What is being asked:
For the records below, output every line from the one holding "Produktdetails" through the final line, unaltered, and no other lines.
** Opening Record excerpts block **
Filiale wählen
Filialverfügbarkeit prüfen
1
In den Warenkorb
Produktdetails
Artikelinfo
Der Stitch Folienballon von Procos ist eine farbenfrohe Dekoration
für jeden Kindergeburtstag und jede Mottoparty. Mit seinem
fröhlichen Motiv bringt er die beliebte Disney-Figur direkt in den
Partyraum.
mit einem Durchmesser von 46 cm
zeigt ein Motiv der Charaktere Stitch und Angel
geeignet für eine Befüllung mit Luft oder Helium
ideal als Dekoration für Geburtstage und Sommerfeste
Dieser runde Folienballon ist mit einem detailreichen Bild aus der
** Closing Record excerpts block **
Answer to this exercise:
Produktdetails
Artikelinfo
Der Stitch Folienballon von Procos ist eine farbenfrohe Dekoration
für jeden Kindergeburtstag und jede Mottoparty. Mit seinem
fröhlichen Motiv bringt er die beliebte Disney-Figur direkt in den
Partyraum.
mit einem Durchmesser von 46 cm
zeigt ein Motiv der Charaktere Stitch und Angel
geeignet für eine Befüllung mit Luft oder Helium
ideal als Dekoration für Geburtstage und Sommerfeste
Dieser runde Folienballon ist mit einem detailreichen Bild aus der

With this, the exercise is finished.